Hoje por exemplo, eu descobri que Sri Lanka foi invadido por Portugal um pouco antes de ser invadido pela Inglaterra e que por isso eles usam algumas palavras em português no idioma deles. Agora já sei que no Sri Lanka sapato é sapato. Pra que serve esta informação??? Sei lá, mas tenho certeza que um dia ela me será útil para alguma coisa, rs.

Ah se eu tivesse tanta facilidade de informação quando tinha 13 ou 14 anos...

PS: ter infância pobre não é nada legal quando vc está vivendo nela, mas hoje, depois de passadas aquelas dificuldades, eu me divirto muito lembrando como conseguia fazer as coisas mesmo com pouco dinheiro, rs.






Jan 2, 2010

O acaso cruzando o nosso caminho


O Sergio estava lendo o jornal no dia 29 de dezembro e viu uma reportagem sobre um atendimento médico que seria um "intermediário" entre os hospitais e as walk in clinics. Este tipo de centro seria mais ou menos um Pronto Socorro onde eles fazem exames, estabilizam pacientes em condições críticas e atendem pequenas emergências mas não fazem internação. Em casos graves eles transferem o paciente para um Hospital. Na reportagem eles comentavam sobre o Trillium Health Centre que fica aqui pertinho de casa e que está sempre vazio porque as pessoas desconhecem este tipo de centro.

Nós até passamos em frente no dia 30 e vimos alí uma boa opção às walk in clinics, que na minha opinião só servem quando vc tem certeza do que vc tem e precisa de uma prescrição.

No dia 31 eu amanheci com uma dor horrivel no globo ocular.

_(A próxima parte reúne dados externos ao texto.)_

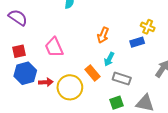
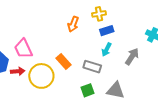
yellow cross: (148, 27) -> (99, 14), moved, turned -32
pink trapezoid: (54, 47) -> (23, 49), moved
cyan arrow: (109, 59) -> (106, 50), moved

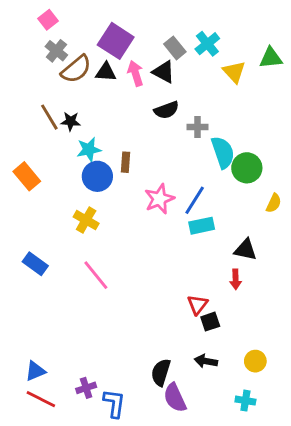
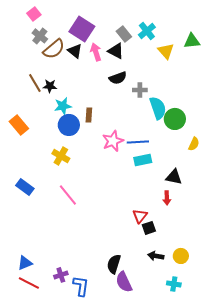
black triangle: (106, 72) -> (75, 51), turned 35
blue line: (195, 200) -> (138, 142), turned 55
black arrow: (206, 361) -> (156, 256), moved

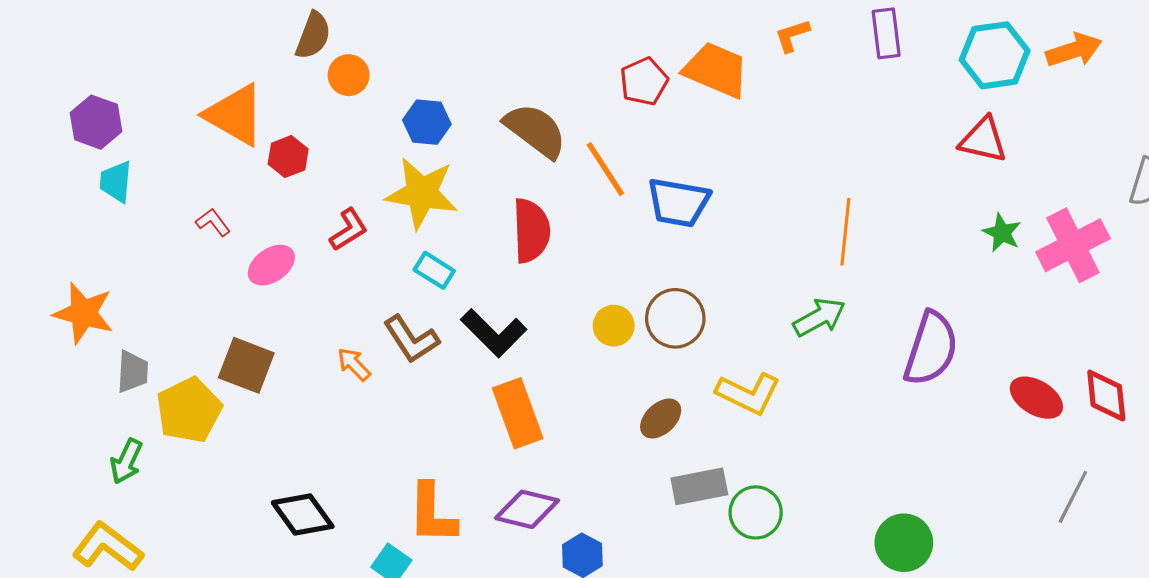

Fiquei apavorada porque na semana anterior eu já tinha sentido alguma coisa mas achei que fosse sinusite (que sempre tenho) e na walk in clinic que eu fui a médica teimou que eu tinha dor de cabeça. Eu até tomei o antiiflamatorio que ela receitou e que resolveu por uns dias, mas eu não confiei no diagnostico dela.

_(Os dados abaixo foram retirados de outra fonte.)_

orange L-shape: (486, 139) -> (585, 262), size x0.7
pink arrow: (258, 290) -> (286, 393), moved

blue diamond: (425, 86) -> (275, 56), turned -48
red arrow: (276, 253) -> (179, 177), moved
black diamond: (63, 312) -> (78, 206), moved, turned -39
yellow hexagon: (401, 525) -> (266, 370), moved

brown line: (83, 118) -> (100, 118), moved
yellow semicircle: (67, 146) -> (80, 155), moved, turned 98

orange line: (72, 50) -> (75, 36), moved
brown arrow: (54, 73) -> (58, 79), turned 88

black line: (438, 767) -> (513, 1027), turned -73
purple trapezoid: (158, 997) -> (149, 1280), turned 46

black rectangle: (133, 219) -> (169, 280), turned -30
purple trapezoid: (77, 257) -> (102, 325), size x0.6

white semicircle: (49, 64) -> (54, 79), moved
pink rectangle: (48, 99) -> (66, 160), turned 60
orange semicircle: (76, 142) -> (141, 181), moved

Na hora que eu falei pro Sergio que queria ir ao médico, nós dois nos lembramos do tal centro e fomos pra lá. Eu ainda estava em dúvida se realmente eles atenderiam o meu caso e já fui me preparando para pegar um taxis para ir pra outro lugar uma vez que o Sergio voltou pra casa com as crianças.

E não é que quando eu estava entrando eu vejo entrando também uma funcionária da escola do Edu com o marido? O Sergio achou que não era ela, mas ainda assim eu fui correndo atras deles e puxei conversa. Quando ela me viu já veio me abraçar e me apresentou para o marido: "está é a mãe do Eduardo".

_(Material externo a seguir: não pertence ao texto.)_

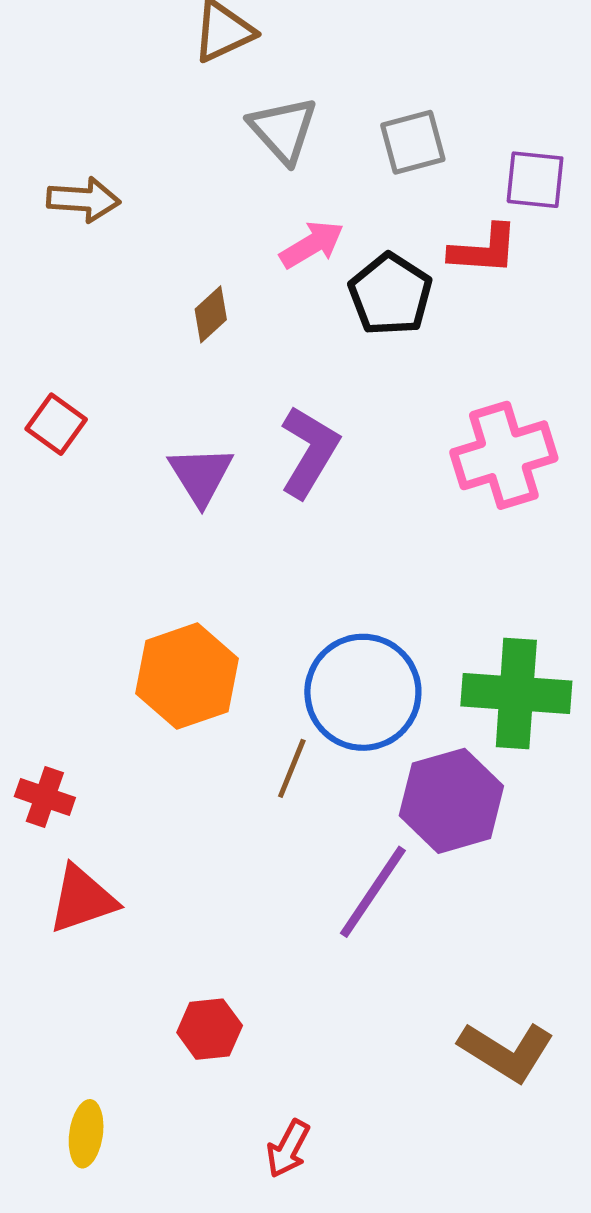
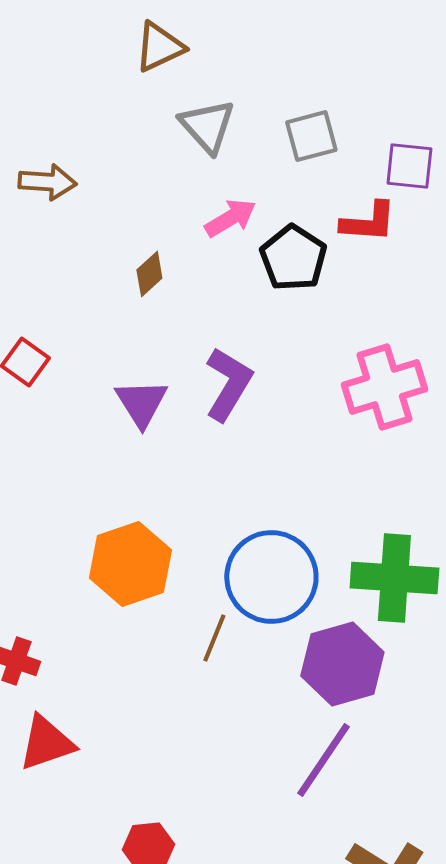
purple line: (373, 892) -> (323, 760), moved

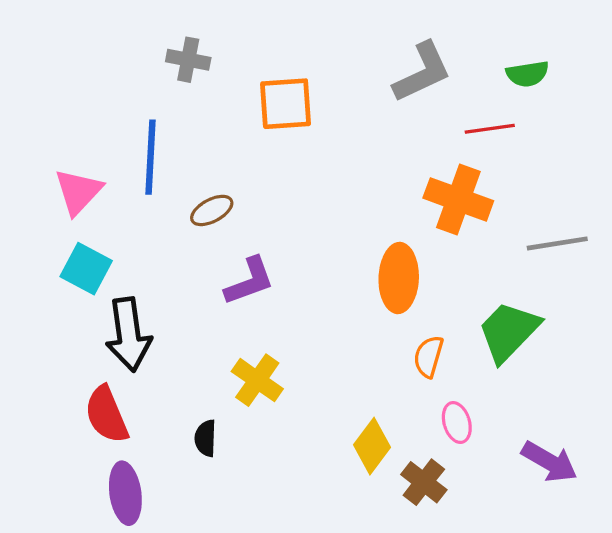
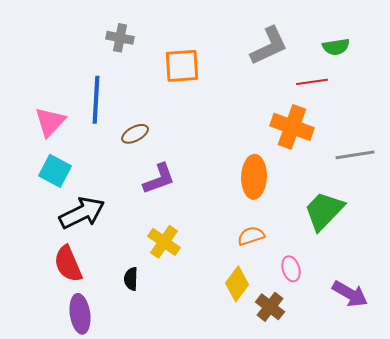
black arrow: (129, 335) -> (82, 213), turned -108
orange semicircle: (429, 357) -> (251, 236), moved, turned 56

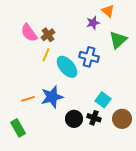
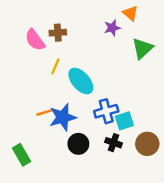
brown cross: (48, 35) -> (58, 33), moved, turned 32
blue cross: (89, 57) -> (106, 111), moved, turned -30
orange line: (28, 99) -> (45, 112), moved
cyan square: (103, 100) -> (124, 121), turned 35
black circle: (74, 119) -> (78, 144), moved

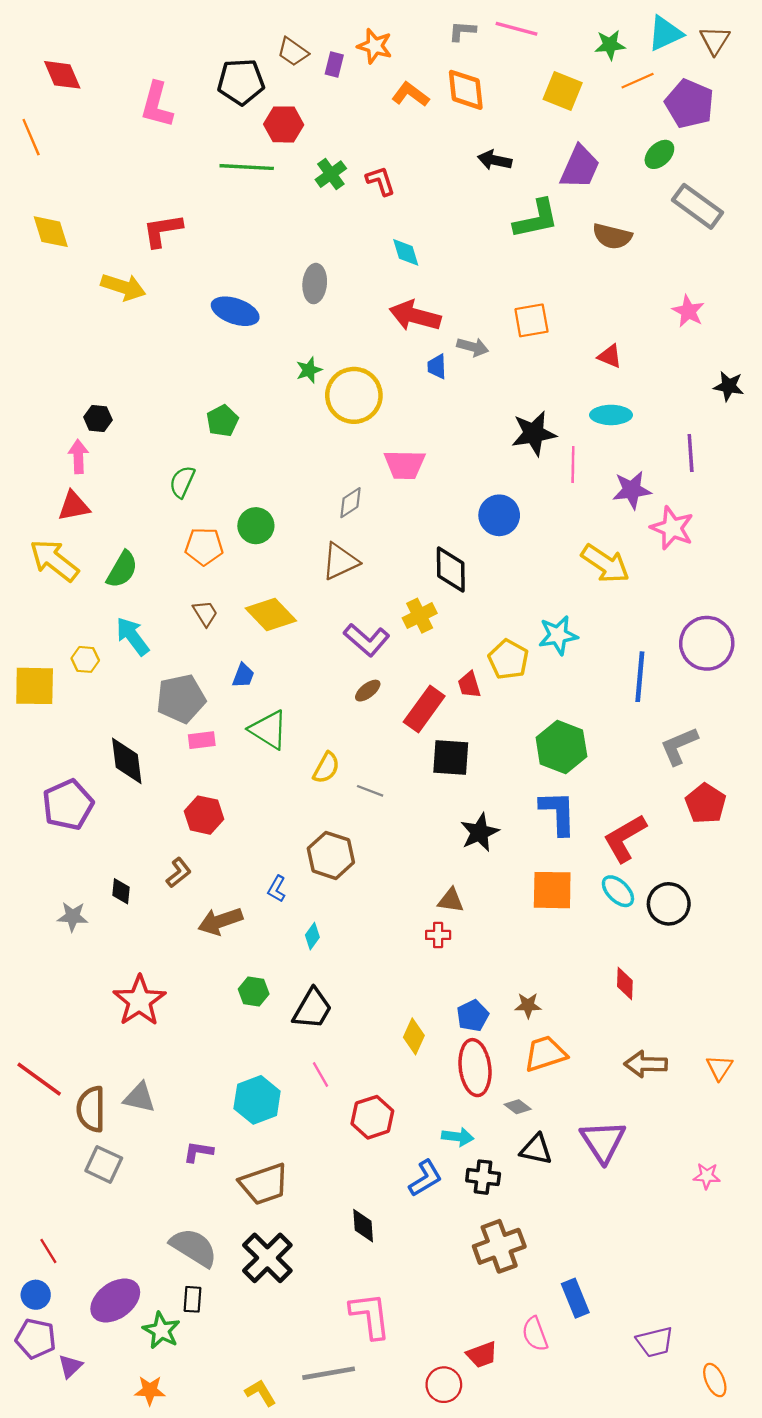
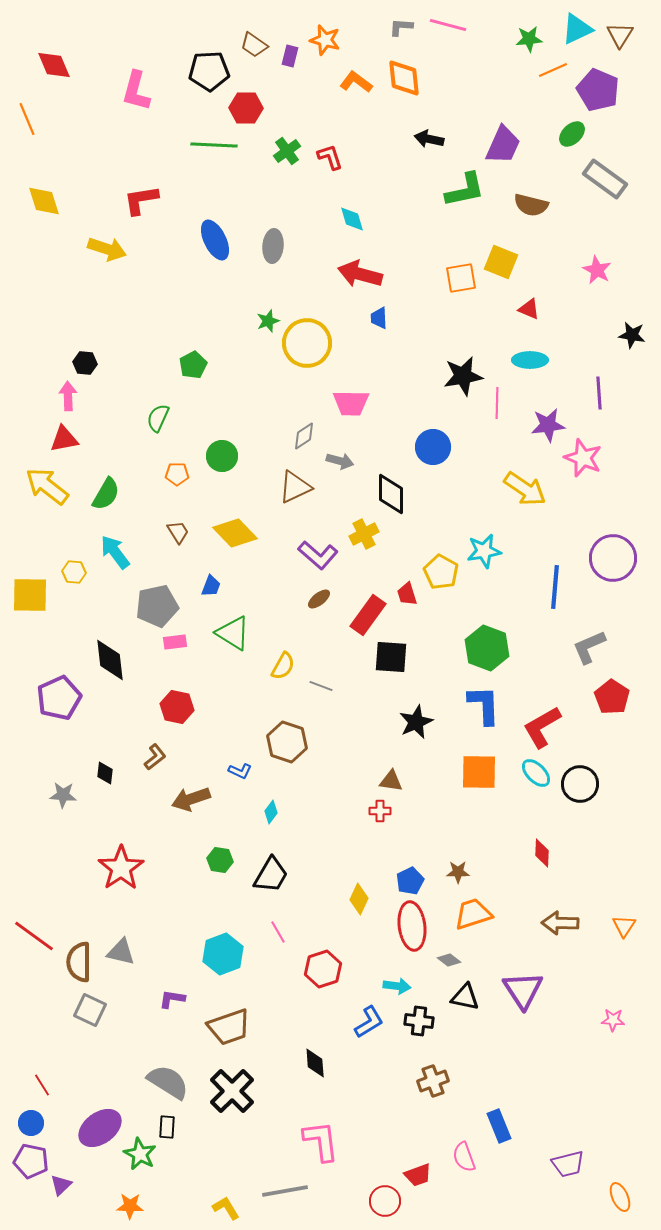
yellow square: (563, 91) -> (501, 262), moved
blue ellipse: (235, 311) -> (215, 240), moved, turned 45
gray arrow: (473, 347) -> (340, 461), moved
orange pentagon: (204, 546) -> (177, 474), size x0.7
blue L-shape: (277, 889) -> (240, 771), turned -95
brown cross: (499, 1246) -> (433, 1081), size x0.7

Foi simplesmente maravilhoso te-la encontrado. Ela já me explicou como funcionava, entrou e já pegou uma senha pra ela e outra pra mim. Depois conversou com o marido e me disse: "se sairmos juntos eu te levo até sua casa".

Ela estava com uma inflamação em um dente e com o rosto todo inchado; e como eu estava com problema no olho acabamos sendo atendidas pelo mesmo médico em uma salinha com o nome "olhos, nariz, ouvido e garganta".

Ficamos mais ou menos 1 hora e meia no total e o atendimento foi super bom. O local é bem limpo e organizado e com uma aparência muito melhor do que a da maioria das walk in clinics que já fomos aqui. O médico mediu a pressão ocular, fez alguns testes e me passou um colirio. Segundo ele, eu estava com alguma inflamação no olho mas pelo teste de pH não tinha infecção. Vou ter que ficar sem lentes por 7 dias (horrivel, me sinto uma estupida de óculos porque perco a noção de espaço, rs) e já estou bem melhor.

O médico já aproveitou e perguntou se eu tenho médico de familia e já me deu o nome e endereço dele, caso eu me interesse, rs.

Gostei muito de mais esta alternativa para as emergências. E o melhor: a dez minutinhos aqui de casa. Como saímos juntos, a simpática funcionária da escola ainda me trouxe até em casa.

Mantendo o Português das crianças

- Mama, eu posso comer as sereias? - Acho melhor voce comer as cerejas!